On May 29th, Ethereum Classic team is doing a hard fork to remove the difficulty bomb from the Ethereum Classic Mainnet at block 5,900,000. The change, in which all users of the original ethereum blockchain will need to update their software, is aimed at disabling a feature designed to increase the difficulty of mining the protocol’s rewards ahead of a shift to a new consensus algorithm.
Unlike Ethereum, the ETC team has no plans to migrate to PoS and that is why the Difficulty Bomb needs be removed to avoid collapse of the network.

https://twitter.com/eth_classic/status/1000982753796554752

If the Bomb is not removed, the mining will become unprofitable by September 2018. Mining Difficulty grows exponentially every 100,000 blocks by factor of 2. It was paused by ECIP-1010 from block 3,000,000 to block 5,000,000.

Ethereum adherents argue that proof-of-stake systems are more energy efficient than their proof-of-work counterparts. However, Anthony Lusardi, developer and director of ETC Cooperative, a community development and marketing body for the protocol, disagrees. He sought to frame the impending removal of the code as another way the ethereum classic project is attempting to differentiate since the 2017 split.

“Proof-of-work seems to be the most decentralized approach currently to achieving consensus from what the majority of the community feels,” Lusardi said. He added: “There’s a lot of new algorithms being proposed like proof-of-stake, delegated proof-of-stake and byzantine fault tolerance, and within our community we’re not convinced that these newer versions of consensus are any more decentralized and we’re somewhat afraid that they may be more centralized than say proof-of-work.”

According to Lusardi, proof-of-work systems better resist centralization because mining requires continuous infrastructural investment in hardware.
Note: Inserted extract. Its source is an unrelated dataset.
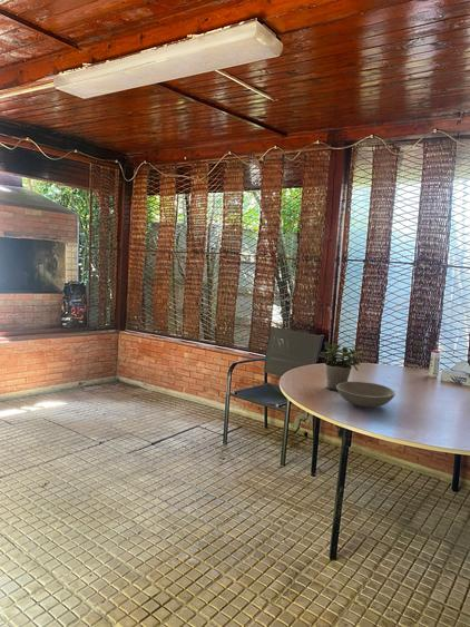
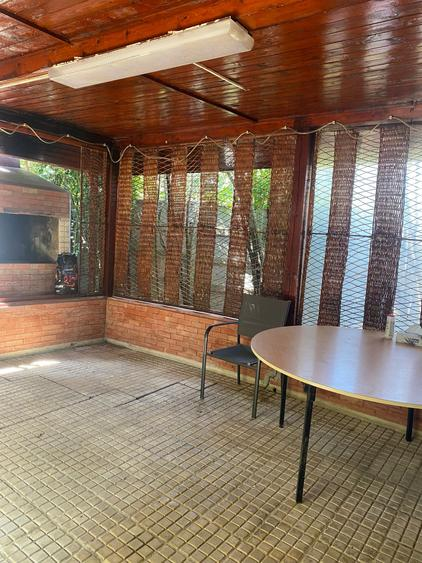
- potted plant [317,341,366,391]
- bowl [336,381,396,409]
Conversely, once a participant achieves an “economic majority” in a proof-of-stake system, “there doesn’t seem to be much to ever stop them from having it.”

“The entire premise is that you would put normal money into the system to buy a stake in it, and banks and large institutions have unfair amounts of capital compared to normal participants,” Ethereum classic developer Cody Burns said.

Recently, Ethereum Classic was taken as an example for the research conducted by Husam Abboud, a researcher of FECAP University. He used Ethereum Classic to demonstrate the hackability of cryptocurrency networks using Proof-of-Work (PoW) algorithms. Husam Abboud calculated that it could take just $55 mln to hack a major cryptocurrency network for $1bln profit.

“We can safely estimate The Cost of a 51% attack on Ethereum Classic today to be between 55 to 85 million [USD] (averaged $70 million),” Abboud reported. His methods employed a cost calculation model for 51% attacks known as Rindex v2.0, which removes aspects such as purchasing new equipment in favor of “leasing” hashpower from other PoW coins, such as Bitcoin (BTC) and Ethereum (ETH).

The goal of the research was “to raise the awareness of this attack vector so that we can take appropriate measures to increase our networks’ robustness before it gets exploited,” according to Abboud. The researcher also provided various solutions to avert the problems including upgrading to Proof-of-Stake (PoS).